E.- La société matérialiste dans laquelle nous évoluons, toute préoccupée de jouissance sans frein des plaisirs terrestres et, pour cette raison, oublieuse ou ennemie des lois religieuses et morales par les puissants moyens dont elle dispose désormais, en particulier "les médias" sous toutes leurs formes ; mais aussi grâce à l'action de "sociétés de pensée", -  dont l'influente Franc-Maçonnerie qui inspire certaines de nos lois - exerce une influence manifeste et des plus déplorables en nos pays et sur notre pauvre jeunesse en particulier !

F.- Il n'est donc pas vrai qu'il est facile d'être chrétien.
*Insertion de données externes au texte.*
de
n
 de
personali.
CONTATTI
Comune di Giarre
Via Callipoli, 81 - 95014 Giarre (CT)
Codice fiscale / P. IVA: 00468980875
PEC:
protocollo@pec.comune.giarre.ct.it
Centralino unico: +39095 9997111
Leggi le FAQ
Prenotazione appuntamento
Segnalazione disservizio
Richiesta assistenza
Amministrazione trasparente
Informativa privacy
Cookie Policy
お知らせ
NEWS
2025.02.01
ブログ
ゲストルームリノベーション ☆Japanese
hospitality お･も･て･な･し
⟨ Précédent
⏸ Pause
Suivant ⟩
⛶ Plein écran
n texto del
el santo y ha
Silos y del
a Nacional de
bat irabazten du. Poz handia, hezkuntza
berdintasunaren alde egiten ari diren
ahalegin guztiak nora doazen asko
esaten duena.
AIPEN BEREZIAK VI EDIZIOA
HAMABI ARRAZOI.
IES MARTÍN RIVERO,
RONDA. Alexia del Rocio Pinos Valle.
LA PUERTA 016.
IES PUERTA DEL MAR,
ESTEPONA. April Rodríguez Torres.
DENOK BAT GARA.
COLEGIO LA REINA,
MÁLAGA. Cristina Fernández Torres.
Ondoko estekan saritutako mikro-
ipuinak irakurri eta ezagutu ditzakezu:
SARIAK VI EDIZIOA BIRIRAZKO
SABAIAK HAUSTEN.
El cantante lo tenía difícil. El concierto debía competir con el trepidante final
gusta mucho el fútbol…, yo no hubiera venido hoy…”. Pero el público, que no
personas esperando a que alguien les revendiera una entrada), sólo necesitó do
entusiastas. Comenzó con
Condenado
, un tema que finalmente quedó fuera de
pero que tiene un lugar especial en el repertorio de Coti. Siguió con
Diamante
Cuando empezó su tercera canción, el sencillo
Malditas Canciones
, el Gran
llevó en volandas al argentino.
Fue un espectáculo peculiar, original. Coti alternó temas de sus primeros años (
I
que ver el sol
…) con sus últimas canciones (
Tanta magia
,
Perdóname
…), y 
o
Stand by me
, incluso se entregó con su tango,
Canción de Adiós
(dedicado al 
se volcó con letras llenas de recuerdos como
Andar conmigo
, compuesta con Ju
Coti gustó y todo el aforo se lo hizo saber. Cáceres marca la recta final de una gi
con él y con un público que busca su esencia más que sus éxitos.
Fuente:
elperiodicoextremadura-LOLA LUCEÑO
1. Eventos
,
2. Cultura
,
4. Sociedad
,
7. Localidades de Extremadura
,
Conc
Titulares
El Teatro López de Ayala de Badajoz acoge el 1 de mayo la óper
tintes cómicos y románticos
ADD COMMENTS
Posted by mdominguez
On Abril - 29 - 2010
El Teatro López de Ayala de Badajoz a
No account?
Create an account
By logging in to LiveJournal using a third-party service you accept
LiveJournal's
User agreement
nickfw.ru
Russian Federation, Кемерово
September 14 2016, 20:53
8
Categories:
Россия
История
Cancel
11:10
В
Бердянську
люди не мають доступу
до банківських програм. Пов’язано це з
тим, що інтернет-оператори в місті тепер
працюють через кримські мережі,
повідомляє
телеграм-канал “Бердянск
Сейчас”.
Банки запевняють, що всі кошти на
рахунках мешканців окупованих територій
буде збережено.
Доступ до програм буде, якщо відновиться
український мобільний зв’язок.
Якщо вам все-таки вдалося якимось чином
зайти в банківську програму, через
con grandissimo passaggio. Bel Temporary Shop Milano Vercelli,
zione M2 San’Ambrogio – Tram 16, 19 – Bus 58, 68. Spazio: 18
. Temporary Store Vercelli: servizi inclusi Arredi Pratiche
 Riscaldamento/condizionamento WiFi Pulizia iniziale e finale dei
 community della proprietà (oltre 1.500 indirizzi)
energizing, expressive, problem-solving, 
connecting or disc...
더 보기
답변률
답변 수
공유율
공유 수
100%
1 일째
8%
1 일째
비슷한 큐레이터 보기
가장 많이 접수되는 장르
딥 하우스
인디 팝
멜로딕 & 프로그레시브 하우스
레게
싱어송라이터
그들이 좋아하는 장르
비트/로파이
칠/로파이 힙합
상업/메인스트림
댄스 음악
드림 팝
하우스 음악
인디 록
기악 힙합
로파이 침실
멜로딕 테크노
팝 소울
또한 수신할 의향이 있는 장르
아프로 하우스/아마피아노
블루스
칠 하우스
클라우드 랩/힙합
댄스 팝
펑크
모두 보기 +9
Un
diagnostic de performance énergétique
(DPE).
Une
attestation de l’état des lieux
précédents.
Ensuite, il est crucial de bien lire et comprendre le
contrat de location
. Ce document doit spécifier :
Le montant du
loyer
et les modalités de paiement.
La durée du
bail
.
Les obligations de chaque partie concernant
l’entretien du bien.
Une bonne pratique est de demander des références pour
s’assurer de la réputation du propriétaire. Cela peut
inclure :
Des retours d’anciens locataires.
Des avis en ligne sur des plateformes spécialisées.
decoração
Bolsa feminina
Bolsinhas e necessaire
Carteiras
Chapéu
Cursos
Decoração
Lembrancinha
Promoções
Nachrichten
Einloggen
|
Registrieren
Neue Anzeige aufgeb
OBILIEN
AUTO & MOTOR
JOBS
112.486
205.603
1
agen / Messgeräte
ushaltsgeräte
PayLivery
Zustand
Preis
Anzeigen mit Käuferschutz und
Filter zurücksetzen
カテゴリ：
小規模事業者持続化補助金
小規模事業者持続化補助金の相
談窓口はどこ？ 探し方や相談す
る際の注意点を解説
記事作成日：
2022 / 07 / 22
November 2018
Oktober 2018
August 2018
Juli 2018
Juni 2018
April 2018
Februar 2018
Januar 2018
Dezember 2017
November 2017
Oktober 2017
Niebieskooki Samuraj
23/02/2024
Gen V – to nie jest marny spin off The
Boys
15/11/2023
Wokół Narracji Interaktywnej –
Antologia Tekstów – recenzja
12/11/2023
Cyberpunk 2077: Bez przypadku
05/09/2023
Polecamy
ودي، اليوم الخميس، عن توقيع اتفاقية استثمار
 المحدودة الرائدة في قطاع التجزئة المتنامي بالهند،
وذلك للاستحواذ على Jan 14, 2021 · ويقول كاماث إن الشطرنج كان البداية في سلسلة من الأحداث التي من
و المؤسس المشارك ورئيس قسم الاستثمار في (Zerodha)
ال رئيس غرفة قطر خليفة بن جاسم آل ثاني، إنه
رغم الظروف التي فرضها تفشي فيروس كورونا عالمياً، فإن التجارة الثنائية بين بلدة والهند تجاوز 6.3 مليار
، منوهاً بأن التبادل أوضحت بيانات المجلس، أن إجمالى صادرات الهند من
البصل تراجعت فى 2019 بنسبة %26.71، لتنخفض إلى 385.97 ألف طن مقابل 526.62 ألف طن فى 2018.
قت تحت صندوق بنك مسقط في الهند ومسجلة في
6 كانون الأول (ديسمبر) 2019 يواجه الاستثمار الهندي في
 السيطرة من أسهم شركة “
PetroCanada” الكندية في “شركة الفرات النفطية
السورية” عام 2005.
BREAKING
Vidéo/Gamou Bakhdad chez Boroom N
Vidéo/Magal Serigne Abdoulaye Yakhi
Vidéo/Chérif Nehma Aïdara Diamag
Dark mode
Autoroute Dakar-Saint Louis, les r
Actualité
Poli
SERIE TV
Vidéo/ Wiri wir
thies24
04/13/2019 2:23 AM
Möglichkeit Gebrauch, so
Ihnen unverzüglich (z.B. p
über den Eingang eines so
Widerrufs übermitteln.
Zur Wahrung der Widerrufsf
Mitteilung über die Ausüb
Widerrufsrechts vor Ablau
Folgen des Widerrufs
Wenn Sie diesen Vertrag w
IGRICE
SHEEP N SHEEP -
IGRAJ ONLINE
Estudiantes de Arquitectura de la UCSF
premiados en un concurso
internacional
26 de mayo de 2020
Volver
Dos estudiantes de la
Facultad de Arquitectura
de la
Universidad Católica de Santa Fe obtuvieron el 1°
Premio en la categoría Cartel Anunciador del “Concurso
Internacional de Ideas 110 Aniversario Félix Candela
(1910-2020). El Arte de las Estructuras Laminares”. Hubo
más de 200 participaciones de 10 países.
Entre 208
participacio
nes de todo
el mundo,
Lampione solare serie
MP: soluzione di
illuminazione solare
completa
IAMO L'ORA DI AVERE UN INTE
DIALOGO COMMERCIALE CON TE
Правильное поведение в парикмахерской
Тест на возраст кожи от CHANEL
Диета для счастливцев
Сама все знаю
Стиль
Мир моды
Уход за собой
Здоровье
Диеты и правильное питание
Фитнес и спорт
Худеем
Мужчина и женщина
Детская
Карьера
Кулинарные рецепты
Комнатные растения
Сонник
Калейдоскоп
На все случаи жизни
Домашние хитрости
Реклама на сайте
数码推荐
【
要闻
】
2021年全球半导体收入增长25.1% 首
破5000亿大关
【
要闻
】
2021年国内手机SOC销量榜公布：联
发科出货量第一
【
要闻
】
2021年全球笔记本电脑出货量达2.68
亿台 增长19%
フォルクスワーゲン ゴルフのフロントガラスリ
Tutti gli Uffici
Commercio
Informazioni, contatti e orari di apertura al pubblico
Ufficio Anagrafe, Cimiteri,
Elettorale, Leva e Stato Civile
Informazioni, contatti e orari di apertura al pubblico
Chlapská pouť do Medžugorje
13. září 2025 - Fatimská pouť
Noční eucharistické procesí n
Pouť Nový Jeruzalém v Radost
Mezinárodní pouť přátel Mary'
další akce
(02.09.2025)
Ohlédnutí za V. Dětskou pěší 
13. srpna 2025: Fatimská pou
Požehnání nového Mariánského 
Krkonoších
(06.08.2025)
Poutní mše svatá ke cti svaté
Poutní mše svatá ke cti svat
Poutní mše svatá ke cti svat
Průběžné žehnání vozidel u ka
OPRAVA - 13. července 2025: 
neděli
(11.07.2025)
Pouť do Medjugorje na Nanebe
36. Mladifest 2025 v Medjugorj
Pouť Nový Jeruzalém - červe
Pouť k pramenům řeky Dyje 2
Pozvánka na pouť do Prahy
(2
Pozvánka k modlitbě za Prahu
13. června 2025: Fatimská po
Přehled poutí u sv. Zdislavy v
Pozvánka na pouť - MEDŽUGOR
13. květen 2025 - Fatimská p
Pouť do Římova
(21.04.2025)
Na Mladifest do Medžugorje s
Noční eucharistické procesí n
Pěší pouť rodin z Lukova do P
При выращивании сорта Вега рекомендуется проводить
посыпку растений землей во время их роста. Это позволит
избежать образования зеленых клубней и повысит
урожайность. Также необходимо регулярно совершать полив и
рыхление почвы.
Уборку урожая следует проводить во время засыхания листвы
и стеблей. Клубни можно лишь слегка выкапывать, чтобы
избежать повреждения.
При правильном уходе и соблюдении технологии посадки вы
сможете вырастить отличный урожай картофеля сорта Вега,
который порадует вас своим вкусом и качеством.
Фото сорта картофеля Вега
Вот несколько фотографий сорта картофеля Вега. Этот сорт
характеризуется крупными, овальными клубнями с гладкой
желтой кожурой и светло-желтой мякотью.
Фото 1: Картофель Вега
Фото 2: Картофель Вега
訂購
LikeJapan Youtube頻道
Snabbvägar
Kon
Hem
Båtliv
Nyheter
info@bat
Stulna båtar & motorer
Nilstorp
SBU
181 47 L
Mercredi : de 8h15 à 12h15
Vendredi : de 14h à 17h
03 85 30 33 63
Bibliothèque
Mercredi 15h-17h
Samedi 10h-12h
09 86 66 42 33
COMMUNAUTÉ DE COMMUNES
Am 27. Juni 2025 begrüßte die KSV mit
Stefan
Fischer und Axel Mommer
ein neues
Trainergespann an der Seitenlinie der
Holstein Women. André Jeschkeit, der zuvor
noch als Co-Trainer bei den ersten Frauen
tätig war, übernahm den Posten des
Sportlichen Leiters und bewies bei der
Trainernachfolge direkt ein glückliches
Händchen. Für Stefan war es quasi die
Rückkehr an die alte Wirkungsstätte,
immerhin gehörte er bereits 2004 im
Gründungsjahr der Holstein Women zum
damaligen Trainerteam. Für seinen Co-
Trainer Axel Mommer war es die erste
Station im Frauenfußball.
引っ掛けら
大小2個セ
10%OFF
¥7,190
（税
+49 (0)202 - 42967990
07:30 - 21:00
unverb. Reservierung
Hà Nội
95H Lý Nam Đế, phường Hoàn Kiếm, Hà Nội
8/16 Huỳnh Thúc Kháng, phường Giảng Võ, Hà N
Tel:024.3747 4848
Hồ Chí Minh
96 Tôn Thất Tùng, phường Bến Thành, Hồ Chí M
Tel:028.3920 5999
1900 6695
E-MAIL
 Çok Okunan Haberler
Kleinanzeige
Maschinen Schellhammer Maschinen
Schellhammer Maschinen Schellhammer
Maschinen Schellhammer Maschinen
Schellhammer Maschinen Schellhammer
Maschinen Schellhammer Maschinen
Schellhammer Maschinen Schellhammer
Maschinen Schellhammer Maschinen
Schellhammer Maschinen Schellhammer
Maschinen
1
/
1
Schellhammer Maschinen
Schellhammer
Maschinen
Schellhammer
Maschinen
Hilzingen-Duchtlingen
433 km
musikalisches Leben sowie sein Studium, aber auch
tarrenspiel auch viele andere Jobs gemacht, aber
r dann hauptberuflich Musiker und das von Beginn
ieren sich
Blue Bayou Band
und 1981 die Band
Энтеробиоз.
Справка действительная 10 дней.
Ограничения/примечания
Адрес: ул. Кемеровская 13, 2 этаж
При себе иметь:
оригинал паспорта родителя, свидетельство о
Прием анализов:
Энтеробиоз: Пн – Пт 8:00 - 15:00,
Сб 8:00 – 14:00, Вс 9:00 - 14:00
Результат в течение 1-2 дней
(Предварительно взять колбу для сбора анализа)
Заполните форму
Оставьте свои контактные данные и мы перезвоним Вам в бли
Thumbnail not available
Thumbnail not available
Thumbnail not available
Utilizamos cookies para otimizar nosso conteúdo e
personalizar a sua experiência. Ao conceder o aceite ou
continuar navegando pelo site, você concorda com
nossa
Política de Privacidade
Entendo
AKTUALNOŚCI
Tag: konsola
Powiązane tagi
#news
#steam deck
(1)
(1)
C'est même l'inverse ; et Jésus nous en a avertis : "Que celui qui veut Me suivre, prenne sa croix et vienne à ma suite !..."

De nos jours, plus que jadis ou naguère, bien des familles, chrétiennes de formation, sont contaminées par le "virus" du Modernisme : non seulement l'on abandonne toute ou partie importante de la "pratique religieuse", mais l'on s'est fait sa religion à soi, non contraignante, voire confortable et donnant bonne conscience ; même par rapport au péché auquel d'ailleurs on ne croit souvent plus...

G.- Mais : avec la Grâce de Dieu que nous devons mériter par notre comportement ; avec le respect et l'observance des lois religieuses et morales ; grâce à une volonté forte et à une prudence réaliste dans notre manière de vivre, il reste tout-à-fait possible de triompher des obstacles et des entraînements au Mal qui ont envahi, tout particulièrement et souvent puissamment, nos sociétés occidentales.